Some quick background:

When we were originally asked to provide our team information for the tournament packet, there was not a space for pronouns on the information form. Dartmouth Womxns Ultimate included our pronouns next to our names, and I sent an email as a captain following up to explain that we would like our pronouns printed. I know that several, if not most, other teams in the womxns division also requested this. After not receiving a reply for two weeks, I followed up again. USAU then replied that they would not print our pronouns.

I sent this email:

Hi [Name]*,

Thanks for getting back to us, especially in such a busy time. The college nationals events I’ve attended over the years have always been really well done, and I know this is a result of a ton of hard work behind the scenes from USAU.

The decision to not include pronouns in the tournament packet after many teams directly asked to be represented that way is frustrating and alienating. Logistically, it seems like such a simple thing: considering there is space for hometowns and height, I think most teams would gladly give up some piece of their roster info in order to better represent their trans players, especially in the womxns division.

I can only imagine the reasons for not taking this step, since to my knowledge they have not been shared with any of the teams requesting this change. Based on previous interactions, my guess is that it has something to do with PR/publicity for the event. I would love to know what the reasoning behind the decision is, especially since it was an explicit conversation at USAU.

The labor of making ultimate a space that is inclusive for trans athletes is not going to be passive, or easy, or quiet. It is going to really challenge the way that we think about gender and the divisions and the space we make in our community for those whose existence is inconvenient. And if it’s inconvenient to include pronouns in a tournament packet, it is a hundred times as inconvenient for marginalized folks to play ultimate in a community that is reluctant to think radically and compassionately about change.

• [Directives]:
**1)** Decide whether each statement below agrees with the tournament-packet passage. Answer yes or no for each, and quote the deciding words. (a) The team information form originally included a space for pronouns. (b) USAU answered the first follow-up email promptly. (c) The writer guesses the decision has to do with PR/publicity for the event.
**2)** Reproduce word for word the stretch of the tournament-packet passage starting with "The decision to" and going on through "conversation at USAU.".

• [Dataset]:
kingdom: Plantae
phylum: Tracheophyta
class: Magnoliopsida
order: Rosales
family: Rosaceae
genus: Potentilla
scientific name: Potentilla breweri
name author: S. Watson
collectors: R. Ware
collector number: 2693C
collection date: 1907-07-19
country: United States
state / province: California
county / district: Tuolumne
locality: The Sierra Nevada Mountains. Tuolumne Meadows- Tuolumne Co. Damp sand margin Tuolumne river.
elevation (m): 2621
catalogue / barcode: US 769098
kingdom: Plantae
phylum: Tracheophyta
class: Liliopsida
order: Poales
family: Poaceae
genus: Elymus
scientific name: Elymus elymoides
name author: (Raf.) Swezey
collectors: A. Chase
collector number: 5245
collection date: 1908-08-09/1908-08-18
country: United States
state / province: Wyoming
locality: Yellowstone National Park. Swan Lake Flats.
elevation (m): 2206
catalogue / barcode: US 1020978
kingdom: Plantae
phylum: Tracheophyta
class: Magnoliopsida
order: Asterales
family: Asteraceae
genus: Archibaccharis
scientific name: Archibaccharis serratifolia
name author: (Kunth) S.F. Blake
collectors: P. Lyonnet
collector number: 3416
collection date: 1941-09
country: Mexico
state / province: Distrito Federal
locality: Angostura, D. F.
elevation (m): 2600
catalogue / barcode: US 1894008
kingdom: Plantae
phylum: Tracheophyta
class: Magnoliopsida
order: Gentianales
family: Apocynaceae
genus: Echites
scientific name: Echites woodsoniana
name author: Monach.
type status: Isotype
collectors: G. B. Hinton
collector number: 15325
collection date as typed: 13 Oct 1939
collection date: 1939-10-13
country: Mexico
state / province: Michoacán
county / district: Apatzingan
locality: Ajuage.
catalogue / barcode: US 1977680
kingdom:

• [List of solutions]:
**1)**
(a) No: "there was not a space for pronouns on the information form."
(b) No: "After not receiving a reply for two weeks, I followed up again."
(c) Yes: "my guess is that it has something to do with PR/publicity for the event."

**2)**
The decision to not include pronouns in the tournament packet after many teams directly asked to be represented that way is frustrating and alienating. Logistically, it seems like such a simple thing: considering there is space for hometowns and height, I think most teams would gladly give up some piece of their roster info in order to better represent their trans players, especially in the womxns division.

I can only imagine the reasons for not taking this step, since to my knowledge they have not been shared with any of the teams requesting this change. Based on previous interactions, my guess is that it has something to do with PR/publicity for the event. I would love to know what the reasoning behind the decision is, especially since it was an explicit conversation at USAU.